[[ RECORDS FOR PROCESSING open ]]

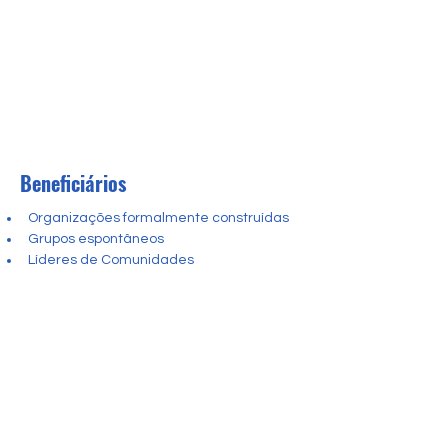
Beneficiários
Organizações formalmente construídas
Grupos espontâneos
Líderes de Comunidades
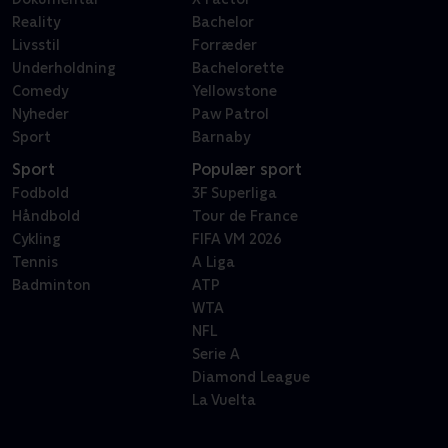
Reality
Bachelor
Livsstil
Forræder
Underholdning
Bachelorette
Comedy
Yellowstone
Nyheder
Paw Patrol
Sport
Barnaby
Sport
Populær sport
Fodbold
3F Superliga
Håndbold
Tour de France
Cykling
FIFA VM 2026
Tennis
A Liga
Badminton
ATP
WTA
NFL
Serie A
Diamond League
La Vuelta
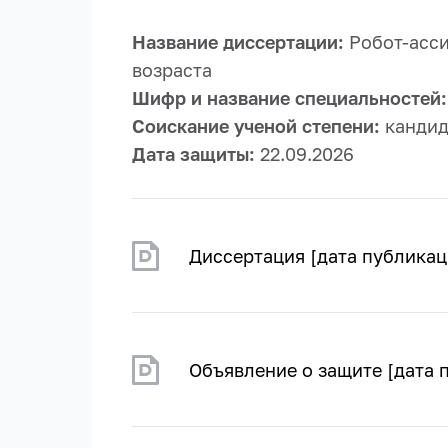
Название диссертации:
Робот-асси
возраста
Шифр и название специальностей
Соискание ученой степени:
кандид
Дата защиты:
22.09.2026
Диссертация [дата публикац
Объявление о защите [дата 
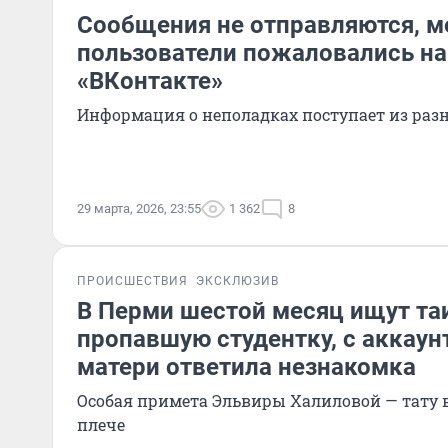
Сообщения не отправляются, ме
пользователи пожаловались на
«ВКонтакте»
Информация о неполадках поступает из раз
29 марта, 2026, 23:55
1 362
8
ПРОИСШЕСТВИЯ
ЭКСКЛЮЗИВ
В Перми шестой месяц ищут та
пропавшую студентку, с аккаун
матери ответила незнакомка
Особая примета Эльвиры Халиловой — тату 
плече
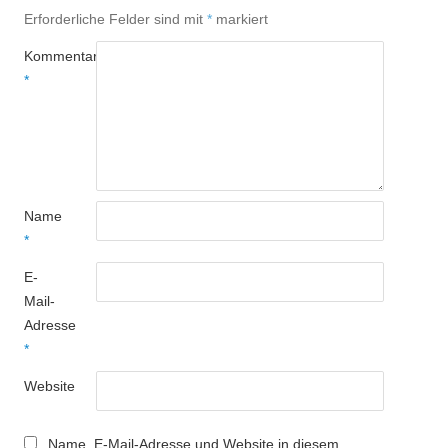
Erforderliche Felder sind mit
*
markiert
Kommentar
*
Name
*
E-
Mail-
Adresse
*
Website
Name, E-Mail-Adresse und Website in diesem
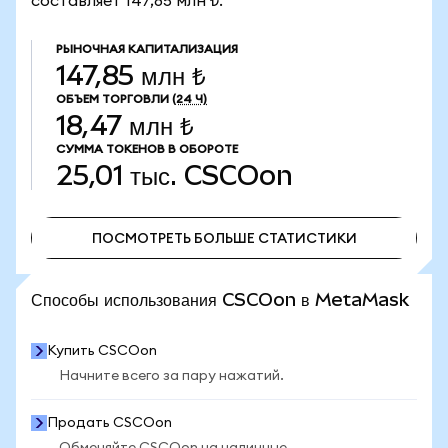
составляет 147,85 млн ₺.
РЫНОЧНАЯ КАПИТАЛИЗАЦИЯ
147,85 млн ₺
ОБЪЕМ ТОРГОВЛИ
(24 Ч)
18,47 млн ₺
СУММА ТОКЕНОВ В ОБОРОТЕ
25,01 тыс.
CSCOon
ПОСМОТРЕТЬ БОЛЬШЕ СТАТИСТИКИ
ПОСМОТРЕТЬ БОЛЬШЕ СТАТИСТИКИ
Способы использования CSCOon в MetaMask
Купить CSCOon
Начните всего за пару нажатий.
Продать CSCOon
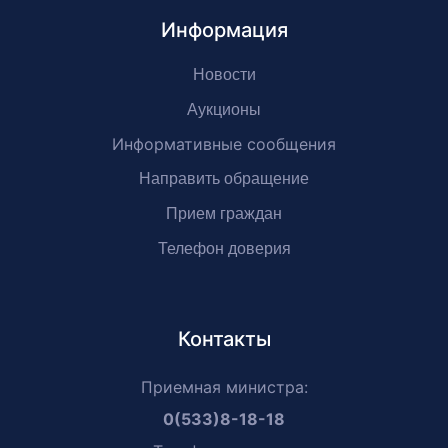
Информация
Новости
Аукционы
Информативные сообщения
Направить обращение
Прием граждан
Телефон доверия
Контакты
Приемная министра:
0(533)8-18-18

[[ RECORDS FOR PROCESSING closed ]]

◆ **WHAT YOU ARE ASKED TO DO**:
Turn the text from the line containing "Erforderliche Felder sind mit" through the line containing "Name, E-Mail-Adresse und Website in diesem", both included, into a numbered list with one line per item, leaving out any blank lines.

◆ **YOUR RESPONSE**:
1. Erforderliche Felder sind mit
2. *
3. markiert
4. Kommentar
5. *
6. Name
7. *
8. E-
9. Mail-
10. Adresse
11. *
12. Website
13. Name, E-Mail-Adresse und Website in diesem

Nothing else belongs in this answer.